Dehydration via the redox reaction: OH− + Fe2+ ↔ O2− + Fe3+ + ½H₂ is believed to be a commonly occurring process in pyroxenes and other nominally anhydrous minerals (NAMs) from the upper mantle and appears to be fast enough to allow significant dehydration during magma ascent. Nevertheless, the mobility of hydrogen incorporating defects is controlled by cation diffusion with approximately two orders of magnitude slower reaction kinetics than the iron redox reaction, and host defects have a much higher likelihood to be preserved than the hydrogen itself. Therefore, restoring hydrogen into the structure would be possible by driving the redox reaction backwards, as long as temperature and time are limited so as not to change the defect state of the crystal structure.
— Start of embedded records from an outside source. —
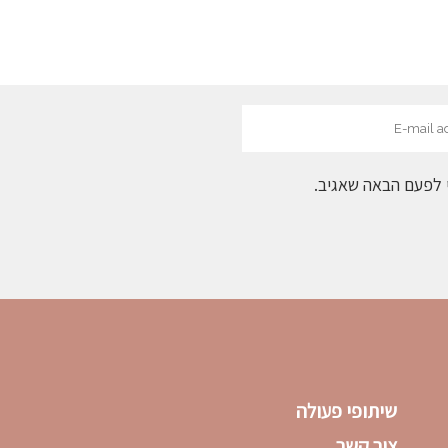
 לפעם הבאה שאגיב.
שיתופי פעולה
צור קשר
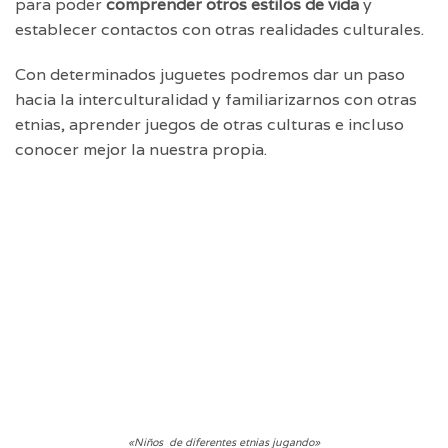
para poder
comprender otros estilos de vida
y
establecer contactos con otras realidades culturales.
Con determinados juguetes podremos dar un paso
hacia la interculturalidad y familiarizarnos con otras
etnias, aprender juegos de otras culturas e incluso
conocer mejor la nuestra propia.
«Niños de diferentes etnias jugando»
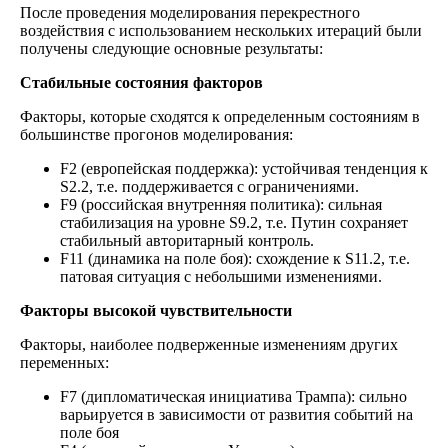
После проведения моделирования перекрестного
воздействия с использованием нескольких итераций были
получены следующие основные результаты:
Стабильные состояния факторов
Факторы, которые сходятся к определенным состояниям в
большинстве прогонов моделирования:
F2 (европейская поддержка): устойчивая тенденция к
S2.2, т.е. поддерживается с ограничениями.
F9 (российская внутренняя политика): сильная
стабилизация на уровне S9.2, т.е. Путин сохраняет
стабильный авторитарный контроль.
F11 (динамика на поле боя): схождение к S11.2, т.е.
патовая ситуация с небольшими изменениями.
Факторы высокой чувствительности
Факторы, наиболее подверженные изменениям других
переменных:
F7 (дипломатическая инициатива Трампа): сильно
варьируется в зависимости от развития событий на
поле боя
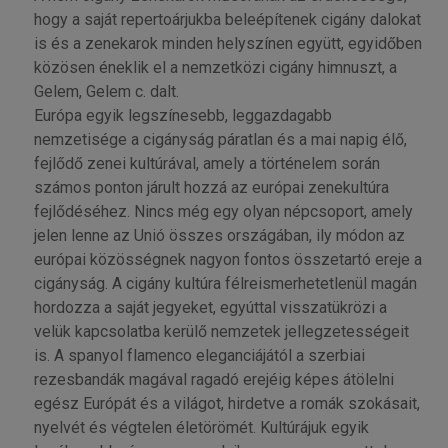
hogy a saját repertoárjukba beleépítenek cigány dalokat
is és a zenekarok minden helyszínen együtt, egyidőben
közösen éneklik el a nemzetközi cigány himnuszt, a
Gelem, Gelem c. dalt.
Európa egyik legszínesebb, leggazdagabb
nemzetisége a cigányság páratlan és a mai napig élő,
fejlődő zenei kultúrával, amely a történelem során
számos ponton járult hozzá az európai zenekultúra
fejlődéséhez. Nincs még egy olyan népcsoport, amely
jelen lenne az Unió összes országában, ily módon az
európai közösségnek nagyon fontos összetartó ereje a
cigányság. A cigány kultúra félreismerhetetlenül magán
hordozza a saját jegyeket, egyúttal visszatükrözi a
velük kapcsolatba kerülő nemzetek jellegzetességeit
is. A spanyol flamenco eleganciájától a szerbiai
rezesbandák magával ragadó erejéig képes átölelni
egész Európát és a világot, hirdetve a romák szokásait,
nyelvét és végtelen életörömét. Kultúrájuk egyik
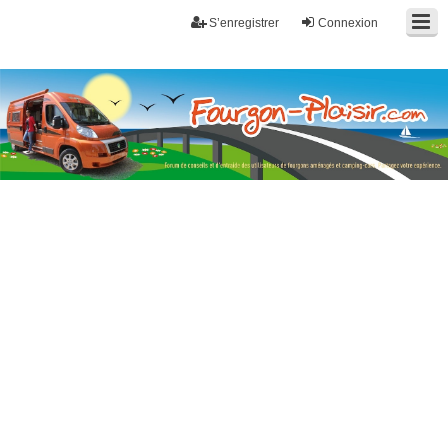
S’enregistrer
Connexion
Fourgon-plaisir.com
Forum de conseils et d'entraide des utilisateurs de fourgons, fourgons
aménagés, vans et de camping-car. Partagez votre expérience.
Here we investigate the re-hydration capacity of megacryst and xenocryst ortho- and clinopyroxene by stepwise thermal annealing of crystallographically oriented samples in 1 atm H₂. H concentration was measured by FTIR spectroscopy after each annealing step. Most samples show only a small increase in water content up to a presumed saturation level, after which further heat treatments in H₂ resulted in a slight decrease in water contents. However, two of the studied samples, both fairly Fe rich megacrysts, are significantly rehydrated. Some samples or crystal sections exhibit a practically inert behavior, with minor fluctuations around initial water concentrations. Present results indicate that most mantle pyroxenes have not been substantially dehydrated during late stage magma processes, and that restoring water is possible in samples which have lost considerable amounts of water.